- **Texto de leitura**
Evânio Rodrigues é bronze no Mundial de Halterofilismo Paralímpico no México

Aos 33 anos, Evânio Rodrigues acrescentou ao seu currículo a inédita medalha de bronze no Mundial de Halterofilismo, na Cidade do México. Ele levantou 208 quilos na categoria até 88 quilos de peso corporal e é o primeiro atleta do masculino do país a chegar a um pódio em competições desse porte. 

O ouro ficou com o chinês Jixiong Ye, com 226 kg. A prata, com o iraniano Seyedhamed Solhipouravandji (210 kg).

Baiano de Cícero Dantas, Evânio acumula agora duas notáveis performances no cenário internacional. Nos Jogos Paralímpicos Rio 2016, ele conquistou a prata nesta mesma categoria. Curiosamente, os dois atletas que desbancaram Evânio no México não tiveram movimentos válidos nos Jogos do Rio, e terminaram nas últimas posições.

- **Linhas fornecidas**
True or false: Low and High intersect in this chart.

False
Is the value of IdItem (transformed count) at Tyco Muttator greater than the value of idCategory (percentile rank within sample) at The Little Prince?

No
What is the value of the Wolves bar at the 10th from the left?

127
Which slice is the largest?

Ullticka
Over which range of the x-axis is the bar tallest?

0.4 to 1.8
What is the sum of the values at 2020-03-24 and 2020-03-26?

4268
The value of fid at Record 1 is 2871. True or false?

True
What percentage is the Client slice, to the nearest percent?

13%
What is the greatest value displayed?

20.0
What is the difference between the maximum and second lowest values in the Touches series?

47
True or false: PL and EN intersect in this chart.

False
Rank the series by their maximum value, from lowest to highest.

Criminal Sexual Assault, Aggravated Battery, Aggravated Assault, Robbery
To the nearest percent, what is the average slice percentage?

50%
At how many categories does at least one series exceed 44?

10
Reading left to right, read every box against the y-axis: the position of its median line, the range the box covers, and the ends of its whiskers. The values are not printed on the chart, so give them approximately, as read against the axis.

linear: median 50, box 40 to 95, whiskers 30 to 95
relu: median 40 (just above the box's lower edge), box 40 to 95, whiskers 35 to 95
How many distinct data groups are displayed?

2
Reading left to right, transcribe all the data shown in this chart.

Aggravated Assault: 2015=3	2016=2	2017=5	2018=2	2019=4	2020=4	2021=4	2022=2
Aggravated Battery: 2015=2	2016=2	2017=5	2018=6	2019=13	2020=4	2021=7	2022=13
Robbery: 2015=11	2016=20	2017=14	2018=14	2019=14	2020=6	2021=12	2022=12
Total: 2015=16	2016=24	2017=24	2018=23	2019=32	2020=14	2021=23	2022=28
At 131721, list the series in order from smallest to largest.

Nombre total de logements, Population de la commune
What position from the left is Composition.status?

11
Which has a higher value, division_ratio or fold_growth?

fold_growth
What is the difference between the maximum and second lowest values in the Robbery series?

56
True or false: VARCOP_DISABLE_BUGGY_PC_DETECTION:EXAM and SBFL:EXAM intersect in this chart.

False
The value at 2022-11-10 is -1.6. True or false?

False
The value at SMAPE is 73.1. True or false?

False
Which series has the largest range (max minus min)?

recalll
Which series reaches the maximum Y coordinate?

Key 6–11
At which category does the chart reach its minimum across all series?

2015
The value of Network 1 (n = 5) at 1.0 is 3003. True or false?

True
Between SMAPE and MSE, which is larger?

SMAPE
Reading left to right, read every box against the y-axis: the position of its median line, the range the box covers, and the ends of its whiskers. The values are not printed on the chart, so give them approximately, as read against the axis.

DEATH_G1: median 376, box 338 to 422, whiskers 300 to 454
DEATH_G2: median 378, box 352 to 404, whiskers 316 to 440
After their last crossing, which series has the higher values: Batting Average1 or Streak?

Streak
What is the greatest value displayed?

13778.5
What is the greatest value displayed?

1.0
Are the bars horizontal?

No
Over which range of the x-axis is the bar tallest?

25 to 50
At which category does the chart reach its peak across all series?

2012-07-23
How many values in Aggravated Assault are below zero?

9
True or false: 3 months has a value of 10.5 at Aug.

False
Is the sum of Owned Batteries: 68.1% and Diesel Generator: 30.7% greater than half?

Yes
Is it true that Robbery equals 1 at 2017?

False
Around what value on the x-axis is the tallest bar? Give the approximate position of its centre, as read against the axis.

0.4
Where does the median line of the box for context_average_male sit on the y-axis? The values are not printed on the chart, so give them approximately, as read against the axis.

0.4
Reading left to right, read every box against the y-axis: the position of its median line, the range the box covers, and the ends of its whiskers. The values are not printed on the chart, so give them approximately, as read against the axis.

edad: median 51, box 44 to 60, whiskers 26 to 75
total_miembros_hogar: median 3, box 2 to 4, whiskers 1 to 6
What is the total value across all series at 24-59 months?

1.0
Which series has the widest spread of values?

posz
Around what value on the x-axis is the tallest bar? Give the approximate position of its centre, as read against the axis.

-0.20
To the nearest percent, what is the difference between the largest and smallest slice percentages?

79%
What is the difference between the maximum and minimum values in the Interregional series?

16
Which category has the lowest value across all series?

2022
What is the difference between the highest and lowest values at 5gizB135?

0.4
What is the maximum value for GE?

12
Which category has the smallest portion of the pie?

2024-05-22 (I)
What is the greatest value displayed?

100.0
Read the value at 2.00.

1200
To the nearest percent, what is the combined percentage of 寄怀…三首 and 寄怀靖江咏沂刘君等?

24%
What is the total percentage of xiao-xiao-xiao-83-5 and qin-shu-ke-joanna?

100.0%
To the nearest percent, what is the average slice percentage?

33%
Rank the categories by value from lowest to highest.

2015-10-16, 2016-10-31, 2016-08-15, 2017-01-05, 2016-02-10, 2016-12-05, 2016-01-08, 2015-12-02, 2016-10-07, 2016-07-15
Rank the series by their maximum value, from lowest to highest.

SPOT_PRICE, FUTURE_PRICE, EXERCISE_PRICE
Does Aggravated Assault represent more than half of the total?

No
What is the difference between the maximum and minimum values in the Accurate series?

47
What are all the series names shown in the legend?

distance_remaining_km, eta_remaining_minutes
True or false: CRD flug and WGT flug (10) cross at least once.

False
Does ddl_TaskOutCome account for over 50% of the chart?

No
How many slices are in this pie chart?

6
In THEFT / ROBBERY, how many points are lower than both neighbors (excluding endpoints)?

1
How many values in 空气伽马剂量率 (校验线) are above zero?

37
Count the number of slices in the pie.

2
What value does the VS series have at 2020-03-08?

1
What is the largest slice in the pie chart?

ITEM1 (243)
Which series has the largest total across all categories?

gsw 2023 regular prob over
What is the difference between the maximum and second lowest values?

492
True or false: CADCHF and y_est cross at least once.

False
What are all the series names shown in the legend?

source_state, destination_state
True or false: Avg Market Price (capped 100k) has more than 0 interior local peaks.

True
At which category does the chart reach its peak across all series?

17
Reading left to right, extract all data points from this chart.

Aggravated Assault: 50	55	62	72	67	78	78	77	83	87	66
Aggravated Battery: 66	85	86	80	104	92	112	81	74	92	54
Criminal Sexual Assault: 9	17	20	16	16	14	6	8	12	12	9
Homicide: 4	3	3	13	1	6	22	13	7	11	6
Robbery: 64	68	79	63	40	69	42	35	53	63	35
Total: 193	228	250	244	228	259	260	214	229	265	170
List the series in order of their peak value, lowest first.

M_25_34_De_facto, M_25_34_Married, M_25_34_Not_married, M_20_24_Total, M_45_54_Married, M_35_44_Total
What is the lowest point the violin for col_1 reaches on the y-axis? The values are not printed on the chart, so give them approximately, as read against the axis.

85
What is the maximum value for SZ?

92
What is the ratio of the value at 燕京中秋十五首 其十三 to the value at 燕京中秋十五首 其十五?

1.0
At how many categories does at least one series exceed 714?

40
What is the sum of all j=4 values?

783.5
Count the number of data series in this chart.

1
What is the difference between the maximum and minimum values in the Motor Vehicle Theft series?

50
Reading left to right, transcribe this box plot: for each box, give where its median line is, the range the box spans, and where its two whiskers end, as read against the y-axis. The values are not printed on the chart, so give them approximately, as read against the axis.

- **Enunciado da tarefa**
Retome o texto sobre o bronze de Evânio Rodrigues no Mundial de Halterofilismo Paralímpico e dê continuidade a ele a partir da última frase.

- **Área de resposta**
Agora, no México, Evânio não precisou levantar os mesmos 210 quilos que o consagraram no Rio 2016 para chegar ao pódio. Foram necessários 208 quilos na barra para garantir a medalha. E ela veio na segunda tentativa.

A pedida de saída foi 207 quilos. O braço de Evânio, contudo, fraquejou antes de devolver a barra ao suporte e o movimento foi invalidado. Como os adversários não conseguiram chegar perto da marca, Evânio aumentou para 208 quilos na segunda tentativa. Com tranquilidade, completou com perfeição o levantamento.

O bronze já estava garantido. Para se despedir do Mundial, ousou: arriscou 212 quilos, peso que jamais levantou em competições internacionais – sua melhor marca é 210. Se fosse bem sucedido, ficaria com a prata. Mas a arbitragem foi rígida e invalidou a terceira apresentação do brasileiro.

“Cheguei aqui no México dizendo que entraria na briga para concorrer a essa medalha e consegui. Nunca parei de treinar desde os Jogos Paralímpicos do Rio, mas de um mês para cá passei a sentir dores, principalmente no peito, o que me preocupou. Pensei que poderia influenciar no resultado no Mundial, mas com fisioterapia consegui”, afirmou Evânio.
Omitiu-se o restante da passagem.